There are very few things that could be worse than the news that Intel delivered to its investors, as the American chipmaker has pushed the transition to a 7nm fabrication process back for at least another year. This means we won’t see anything in production until early 2023, and this is the best-case scenario.
Quite possibly, this will be one of a series of more delays to be announced along the way, as this is precisely what happened with the “episodic” transition to the 10nm.
Considering that AMD and NVIDIA are already playing in the 7nm space with the Zen 2 and the Ampere architectures, this news is pretty bad for Intel. Its direct competitors are currently selling 7nm products, and their R&D teams are already looking towards 5nm - and Intel isn’t hoping to have anything ready until 2023.
Related: AMD Announced Ryzen 4000 Mobile Chip Series for Laptops
There’s just no possible compensation for falling behind in semiconductor manufacturing technology, as cramming more and smaller transistors inside a chip makes the processor performance better, and also improves energy efficiency while minimizing heat generation. The only way to deal with this would be affordable offerings, but this isn’t Intel’s business model.
Intel is just now accelerating its 10nm transition, focusing more on releasing incremental improvements through a series of “+” revisions, as they did with the 14nm process that was upgraded four times. Intel has already released some products as a first revision of the 10nm process with the “Ice Lake,” but desktop chip roll out hasn’t been done yet.
So, some acceleration is needed there without a doubt, but the precious overlap with the 7nm production won’t be taking place after all. Most likely, Intel will outsource more 10nm production, losing profit margins as a result.

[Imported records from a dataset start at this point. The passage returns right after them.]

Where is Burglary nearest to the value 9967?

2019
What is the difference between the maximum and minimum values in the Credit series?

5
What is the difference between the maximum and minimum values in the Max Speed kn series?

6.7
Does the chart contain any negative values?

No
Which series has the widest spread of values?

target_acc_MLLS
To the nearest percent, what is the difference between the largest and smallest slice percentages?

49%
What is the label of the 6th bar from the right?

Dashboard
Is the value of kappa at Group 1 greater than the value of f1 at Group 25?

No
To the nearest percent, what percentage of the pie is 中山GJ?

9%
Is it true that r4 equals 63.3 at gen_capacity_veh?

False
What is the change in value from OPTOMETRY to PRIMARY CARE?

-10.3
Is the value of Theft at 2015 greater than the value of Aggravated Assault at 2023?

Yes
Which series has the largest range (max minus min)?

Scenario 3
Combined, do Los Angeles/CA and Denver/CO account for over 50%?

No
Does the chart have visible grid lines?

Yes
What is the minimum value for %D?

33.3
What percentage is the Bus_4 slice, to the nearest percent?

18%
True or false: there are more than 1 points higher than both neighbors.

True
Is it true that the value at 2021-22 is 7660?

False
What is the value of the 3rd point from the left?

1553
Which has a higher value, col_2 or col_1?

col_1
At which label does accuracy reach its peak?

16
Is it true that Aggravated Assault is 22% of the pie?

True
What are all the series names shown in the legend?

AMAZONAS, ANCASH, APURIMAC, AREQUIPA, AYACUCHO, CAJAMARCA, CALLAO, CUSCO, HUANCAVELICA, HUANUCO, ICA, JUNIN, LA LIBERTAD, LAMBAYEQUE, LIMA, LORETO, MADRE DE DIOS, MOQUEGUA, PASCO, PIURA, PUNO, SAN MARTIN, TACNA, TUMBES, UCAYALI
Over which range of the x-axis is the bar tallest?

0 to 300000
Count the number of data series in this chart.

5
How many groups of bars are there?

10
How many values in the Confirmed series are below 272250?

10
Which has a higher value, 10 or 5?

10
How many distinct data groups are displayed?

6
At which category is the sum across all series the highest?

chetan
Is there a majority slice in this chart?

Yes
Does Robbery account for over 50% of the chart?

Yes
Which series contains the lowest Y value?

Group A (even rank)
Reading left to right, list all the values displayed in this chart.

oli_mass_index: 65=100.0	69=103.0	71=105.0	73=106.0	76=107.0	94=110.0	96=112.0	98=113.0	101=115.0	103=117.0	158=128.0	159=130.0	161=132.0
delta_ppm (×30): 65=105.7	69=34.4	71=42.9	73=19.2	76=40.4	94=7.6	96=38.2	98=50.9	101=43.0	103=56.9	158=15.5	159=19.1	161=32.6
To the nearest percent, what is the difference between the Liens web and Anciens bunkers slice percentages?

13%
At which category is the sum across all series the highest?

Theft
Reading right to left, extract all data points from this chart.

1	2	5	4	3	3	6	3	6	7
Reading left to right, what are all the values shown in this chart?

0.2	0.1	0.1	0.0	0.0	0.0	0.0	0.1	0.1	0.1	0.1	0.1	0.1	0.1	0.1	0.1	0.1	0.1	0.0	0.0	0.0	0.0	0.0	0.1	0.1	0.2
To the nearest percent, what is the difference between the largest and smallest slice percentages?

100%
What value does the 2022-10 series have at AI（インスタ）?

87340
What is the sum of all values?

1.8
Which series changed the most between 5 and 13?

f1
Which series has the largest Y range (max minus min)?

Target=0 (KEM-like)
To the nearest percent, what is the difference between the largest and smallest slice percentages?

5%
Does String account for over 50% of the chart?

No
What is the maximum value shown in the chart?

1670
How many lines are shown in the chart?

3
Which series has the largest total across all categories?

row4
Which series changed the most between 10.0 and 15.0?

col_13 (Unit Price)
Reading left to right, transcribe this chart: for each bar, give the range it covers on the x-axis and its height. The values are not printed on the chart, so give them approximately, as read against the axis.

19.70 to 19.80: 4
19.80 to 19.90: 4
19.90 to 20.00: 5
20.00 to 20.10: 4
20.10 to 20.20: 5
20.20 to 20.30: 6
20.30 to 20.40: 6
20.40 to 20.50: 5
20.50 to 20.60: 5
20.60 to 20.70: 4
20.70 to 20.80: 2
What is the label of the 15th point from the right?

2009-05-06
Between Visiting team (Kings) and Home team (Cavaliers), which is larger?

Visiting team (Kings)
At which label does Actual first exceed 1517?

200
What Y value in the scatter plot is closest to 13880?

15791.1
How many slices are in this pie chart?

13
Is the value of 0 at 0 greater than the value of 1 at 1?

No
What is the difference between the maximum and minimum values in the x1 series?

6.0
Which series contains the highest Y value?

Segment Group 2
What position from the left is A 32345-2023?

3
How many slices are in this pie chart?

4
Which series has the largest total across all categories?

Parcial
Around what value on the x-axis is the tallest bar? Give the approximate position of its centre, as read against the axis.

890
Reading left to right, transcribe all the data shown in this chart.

Naturally, this news has sparked heated discussions, as this is the second jump that Intel fails to perform successfully (after the 10nm delay), combined with the recent resolution of their business with Apple, and an overall shift in the market.
As expected, many assume that Intel is gradually failing and that other chipmakers are soon to give them a decisive dethroning push.
The truth is somewhere in the middle, as Intel is way too big to write-off, but they have indeed managed to fall way behind. In the same news release, Intel reports a 20% increase in YoY revenues, 34% growth in data-centric revenue, and 7% growth in PC-centric revenue. So, the sales are still going upwards, but the margins are definitely tightening because of the fierce competition.
As for how stock investors met the news of the 7nm delay, yesterday Intel’s stock closed in the red by 1.06%, while today it’s making a 13.5% dive in the pre-market session.